## PROBLEM DESCRIPTION
In the records below, repeat exactly the lines between the line holding "The National Bar" and the line holding "A website is", inclusive, and drop the pictures.

[[ DATA SECTION, beginning ]]

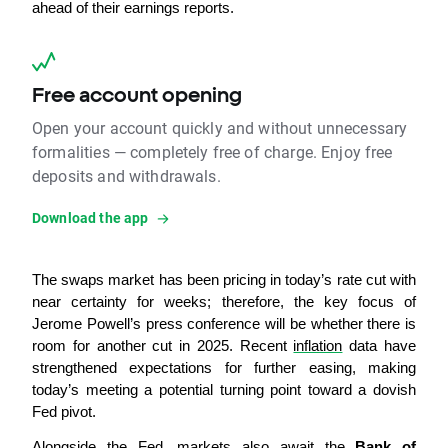
ahead of their earnings reports.
Free account opening
Open your account quickly and without unnecessary
formalities — completely free of charge. Enjoy free
deposits and withdrawals.
Download the app
The swaps market has been pricing in today’s rate cut with 
near certainty for weeks; therefore, the key focus of 
Jerome Powell’s press conference will be whether there is 
room for another cut in 2025. Recent 
inflation
 data have 
strengthened expectations for further easing, making 
today’s meeting a potential turning point toward a dovish 
Fed pivot.
Alongside the Fed, markets also await the
 Bank of 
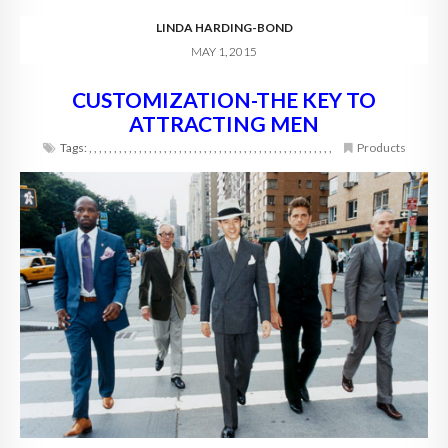
LINDA HARDING-BOND
MAY 1, 2015
CUSTOMIZATION-THE KEY TO
ATTRACTING MEN
Tags:
,
,
,
,
,
,
,
,
,
,
,
,
,
,
,
,
,
,
,
,
,
,
,
,
,
,
,
,
,
,
,
,
,
,
,
,
,
,
,
,
,
,
,
,
,
,
,
,
,
Products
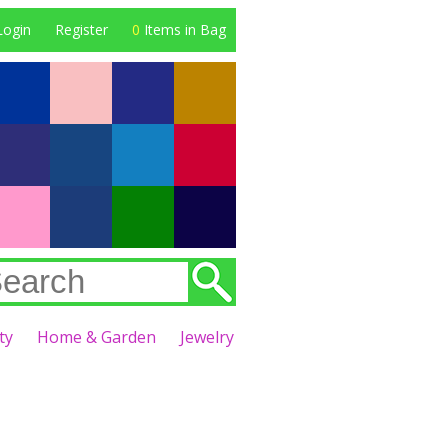
Login
Register
0
Items in Bag
ty
Home & Garden
Jewelry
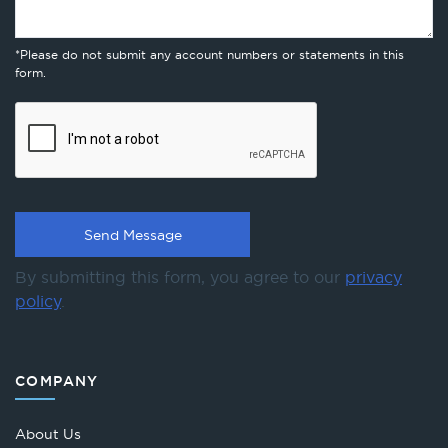
*Please do not submit any account numbers or statements in this
form.
By submitting this form, you agree to our
privacy
policy
.
COMPANY
About Us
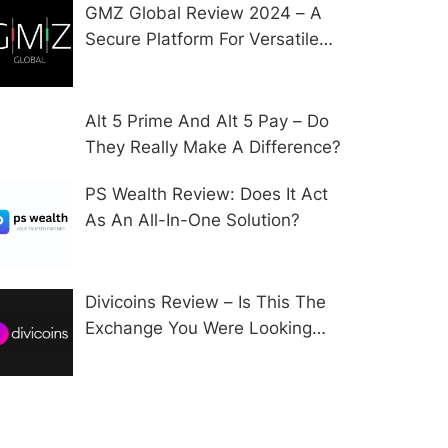
GMZ Global Review 2024 – A
Secure Platform For Versatile
CFD Trading?
Alt 5 Prime And Alt 5 Pay – Do
They Really Make A Difference?
PS Wealth Review: Does It Act
As An All-In-One Solution?
Divicoins Review – Is This The
Exchange You Were Looking
For?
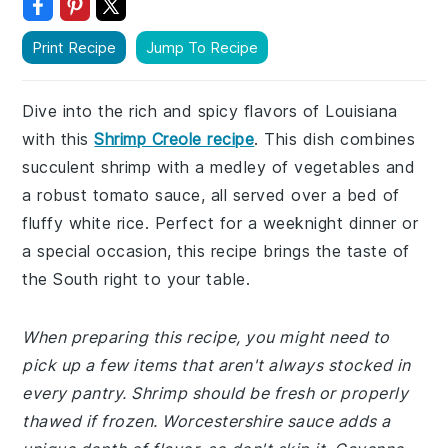
Print Recipe
Jump To Recipe
Dive into the rich and spicy flavors of Louisiana
with this
Shrimp Creole recipe
. This dish combines
succulent shrimp with a medley of vegetables and
a robust tomato sauce, all served over a bed of
fluffy white rice. Perfect for a weeknight dinner or
a special occasion, this recipe brings the taste of
the South right to your table.
When preparing this recipe, you might need to
pick up a few items that aren't always stocked in
every pantry. Shrimp should be fresh or properly
thawed if frozen. Worcestershire sauce adds a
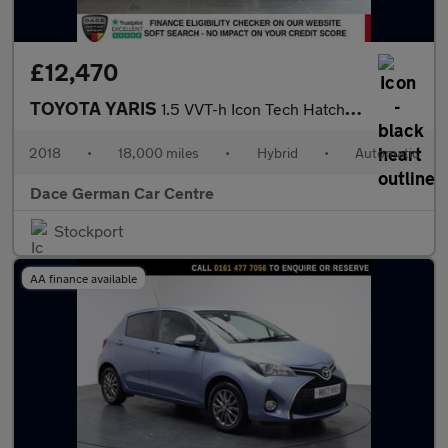
£12,470
TOYOTA YARIS
1.5 VVT-h Icon Tech Hatchback 5dr Petrol Hybrid E-CVT Euro 6 (s/
2018
•
18,000 miles
•
Hybrid
•
Automatic
Dace German Car Centre
Stockport
AA finance available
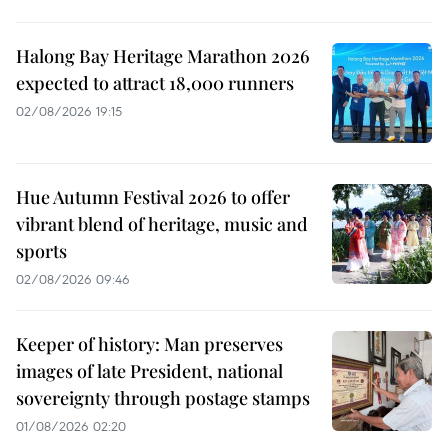
Halong Bay Heritage Marathon 2026
expected to attract 18,000 runners
02/08/2026 19:15
Hue Autumn Festival 2026 to offer
vibrant blend of heritage, music and
sports
02/08/2026 09:46
Keeper of history: Man preserves
images of late President, national
sovereignty through postage stamps
01/08/2026 02:20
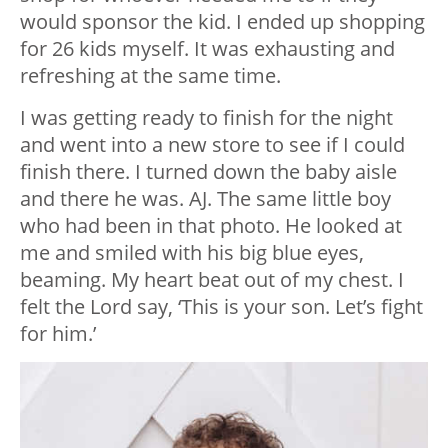
would sponsor the kid. I ended up shopping
for 26 kids myself. It was exhausting and
refreshing at the same time.
I was getting ready to finish for the night
and went into a new store to see if I could
finish there. I turned down the baby aisle
and there he was. AJ. The same little boy
who had been in that photo. He looked at
me and smiled with his big blue eyes,
beaming. My heart beat out of my chest. I
felt the Lord say, ‘This is your son. Let’s fight
for him.’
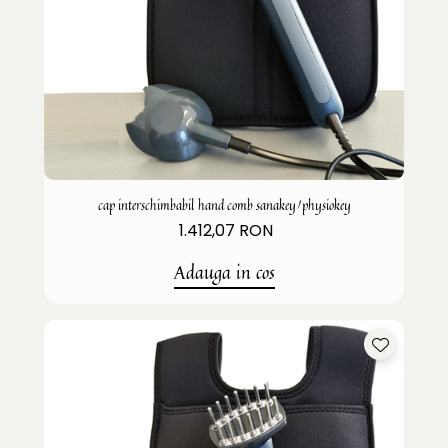
cap interschimbabil hand comb sanakey/physiokey
1.412,07 RON
Adauga in cos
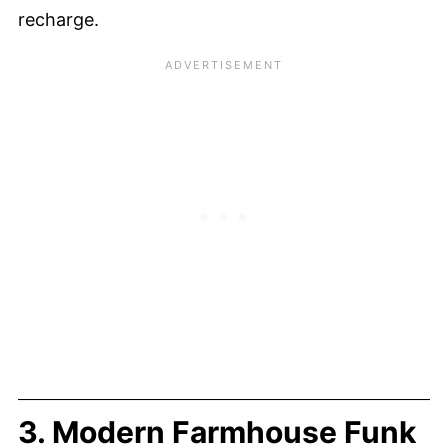
recharge.
3. Modern Farmhouse Funk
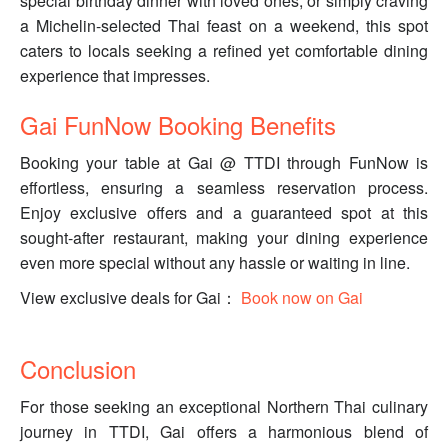
special birthday dinner with loved ones, or simply craving
a Michelin-selected Thai feast on a weekend, this spot
caters to locals seeking a refined yet comfortable dining
experience that impresses.
Gai FunNow Booking Benefits
Booking your table at Gai @ TTDI through FunNow is
effortless, ensuring a seamless reservation process.
Enjoy exclusive offers and a guaranteed spot at this
sought-after restaurant, making your dining experience
even more special without any hassle or waiting in line.
View exclusive deals for Gai：
Book now on Gai
Conclusion
For those seeking an exceptional Northern Thai culinary
journey in TTDI, Gai offers a harmonious blend of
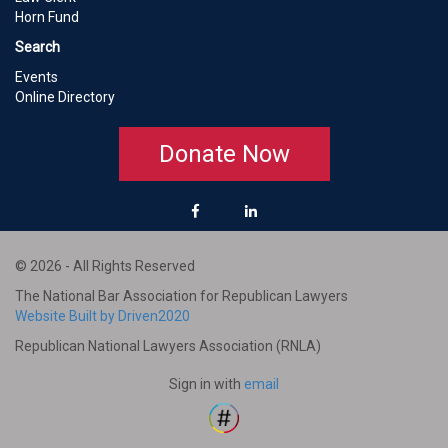
Horn Fund
Search
Events
Online Directory
Donate Now
© 2026 - All Rights Reserved
The National Bar Association for Republican Lawyers
Website Built by Driven2020
Republican National Lawyers Association (RNLA)
Sign in with
email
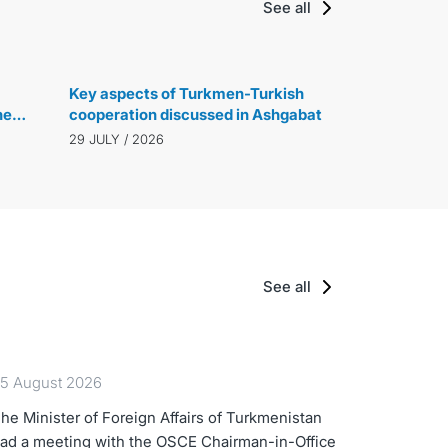
See all
Key aspects of Turkmen-Turkish
he
cooperation discussed in Ashgabat
29 JULY / 2026
See all
5 August 2026
he Minister of Foreign Affairs of Turkmenistan
ad a meeting with the OSCE Chairman-in-Office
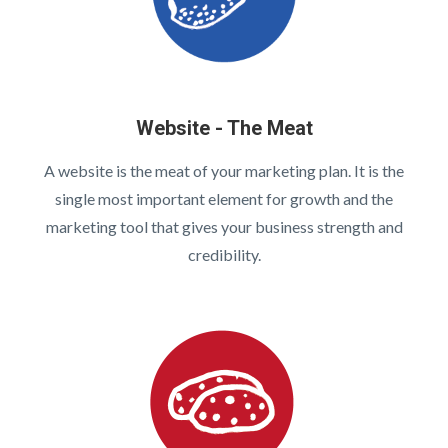
Website - The Meat
A website is the meat of your marketing plan. It is the
single most important element for growth and the
marketing tool that gives your business strength and
credibility.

[[ DATA SECTION, end ]]

## SOLUTION TO THE EXERCISE
The National Bar Association for Republican Lawyers
Website Built by Driven2020
Republican National Lawyers Association (RNLA)
Sign in with
email
See all
Key aspects of Turkmen-Turkish
he
cooperation discussed in Ashgabat
29 JULY / 2026
See all
5 August 2026
he Minister of Foreign Affairs of Turkmenistan
ad a meeting with the OSCE Chairman-in-Office
Website - The Meat
A website is the meat of your marketing plan. It is the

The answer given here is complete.